## Records for the task
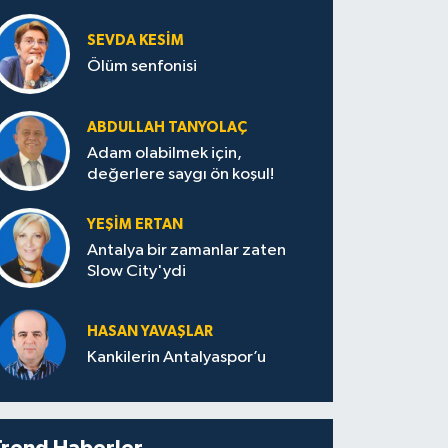
SEVDA KESİM
Ölüm senfonisi
ABDULLAH TANYOLAÇ
Adam olabilmek için,
değerlere saygı ön koşul!
YEŞIM ERTAN
Antalya bir zamanlar zaten
Slow City'ydi
HASAN YAVAŞLAR
Kankilerin Antalyaspor’u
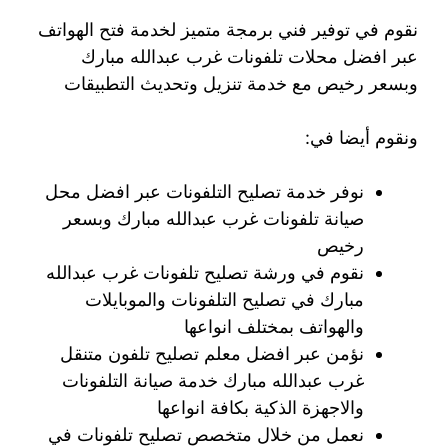
نقوم في توفير فني برمجة متميز لخدمة فتح الهواتف
عبر افضل محلات تلفونات غرب عبدالله مبارك
وبسعر رخيص مع خدمة تنزيل وتحديث التطبيقات
ونقوم أيضا في:
نوفر خدمة تصليح التلفونات عبر افضل محل
صيانة تلفونات غرب عبدالله مبارك وبسعر
رخيص
نقوم في ورشة تصليح تلفونات غرب عبدالله
مبارك في تصليح التلفونات والموبايلات
والهواتف بمختلف انواعها
نؤمن عبر افضل معلم تصليح تلفون متنقل
غرب عبدالله مبارك خدمة صيانة التلفونات
والاجهزة الذكية بكافة انواعها
نعمل من خلال متخصص تصليح تلفونات في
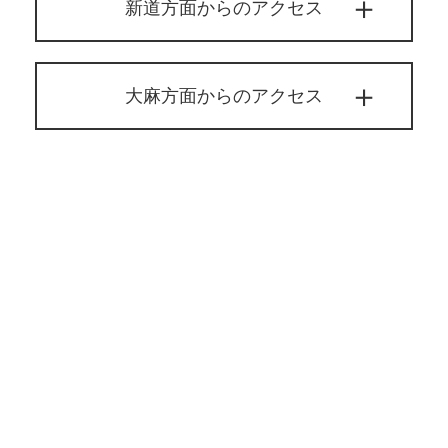
新道方面からのアクセス
大麻方面からのアクセス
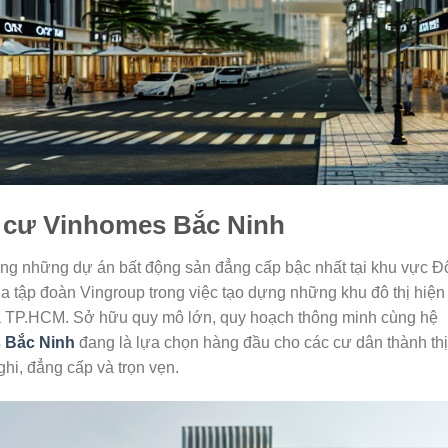
 cư Vinhomes Bắc Ninh
ong những dự án bất động sản đẳng cấp bậc nhất tại khu vực 
a tập đoàn Vingroup trong việc tạo dựng những khu đô thị hiện
 và TP.HCM. Sở hữu quy mô lớn, quy hoạch thông minh cùng hệ
 Bắc Ninh
đang là lựa chọn hàng đầu cho các cư dân thành thị
hi, đẳng cấp và trọn vẹn.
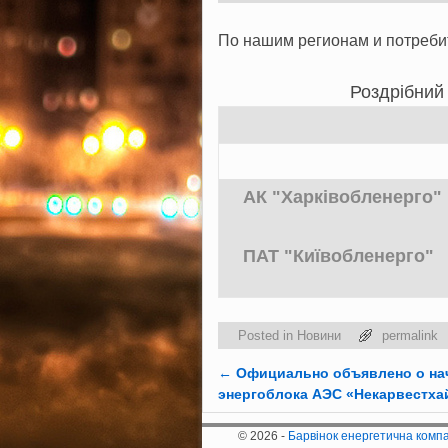
По нашим регионам и потреби
Роздр
i
бний
АК "Харківобленерго"
ПАТ "Київобленерго"
Posted in
Новини
permalink
←
Официально объявлено о нач
Post navigation
энергоблока АЭС «Некарвестхай
© 2026 -
Барвінок енергетична комп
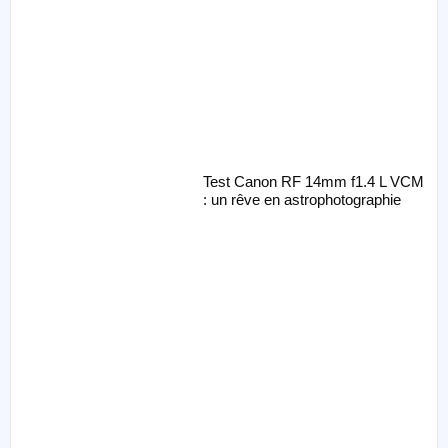
Test Canon RF 14mm f1.4 L VCM
: un rêve en astrophotographie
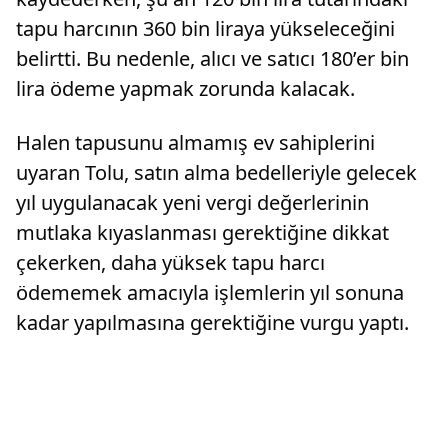
tapu harcının 360 bin liraya yükseleceğini
belirtti. Bu nedenle, alıcı ve satıcı 180’er bin
lira ödeme yapmak zorunda kalacak.
Halen tapusunu almamış ev sahiplerini
uyaran Tolu, satın alma bedelleriyle gelecek
yıl uygulanacak yeni vergi değerlerinin
mutlaka kıyaslanması gerektiğine dikkat
çekerken, daha yüksek tapu harcı
ödememek amacıyla işlemlerin yıl sonuna
kadar yapılmasına gerektiğine vurgu yaptı.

## Directive
If an entry holds a picture, skip the picture and print the rest of the data exactly.

## Solution for this task
SEVDA KESİM
Ölüm senfonisi
ABDULLAH TANYOLAÇ
Adam olabilmek için,
değerlere saygı ön koşul!
YEŞIM ERTAN
Antalya bir zamanlar zaten
Slow City'ydi
HASAN YAVAŞLAR
Kankilerin Antalyaspor’u
نقوم في توفير فني برمجة متميز لخدمة فتح الهواتف
عبر افضل محلات تلفونات غرب عبدالله مبارك
وبسعر رخيص مع خدمة تنزيل وتحديث التطبيقات
ونقوم أيضا في:
نوفر خدمة تصليح التلفونات عبر افضل محل
صيانة تلفونات غرب عبدالله مبارك وبسعر
رخيص
نقوم في ورشة تصليح تلفونات غرب عبدالله
مبارك في تصليح التلفونات والموبايلات
والهواتف بمختلف انواعها
نؤمن عبر افضل معلم تصليح تلفون متنقل
غرب عبدالله مبارك خدمة صيانة التلفونات
والاجهزة الذكية بكافة انواعها
نعمل من خلال متخصص تصليح تلفونات في
新道方面からのアクセス
大麻方面からのアクセス
 cư Vinhomes Bắc Ninh
ong những dự án bất động sản đẳng cấp bậc nhất tại khu vực 
a tập đoàn Vingroup trong việc tạo dựng những khu đô thị hiện
 và TP.HCM. Sở hữu quy mô lớn, quy hoạch thông minh cùng hệ
 Bắc Ninh
đang là lựa chọn hàng đầu cho các cư dân thành thị
hi, đẳng cấp và trọn vẹn.
По нашим регионам и потреби
Роздр
i
бний
АК "Харківобленерго"
ПАТ "Київобленерго"
Posted in
Новини
permalink
←
Официально объявлено о нач
Post navigation
энергоблока АЭС «Некарвестхай
© 2026 -
Барвінок енергетична комп
Test Canon RF 14mm f1.4 L VCM
: un rêve en astrophotographie
tapu harcının 360 bin liraya yükseleceğini
belirtti. Bu nedenle, alıcı ve satıcı 180’er bin
lira ödeme yapmak zorunda kalacak.
Halen tapusunu almamış ev sahiplerini
uyaran Tolu, satın alma bedelleriyle gelecek
yıl uygulanacak yeni vergi değerlerinin
mutlaka kıyaslanması gerektiğine dikkat
çekerken, daha yüksek tapu harcı
ödememek amacıyla işlemlerin yıl sonuna
kadar yapılmasına gerektiğine vurgu yaptı.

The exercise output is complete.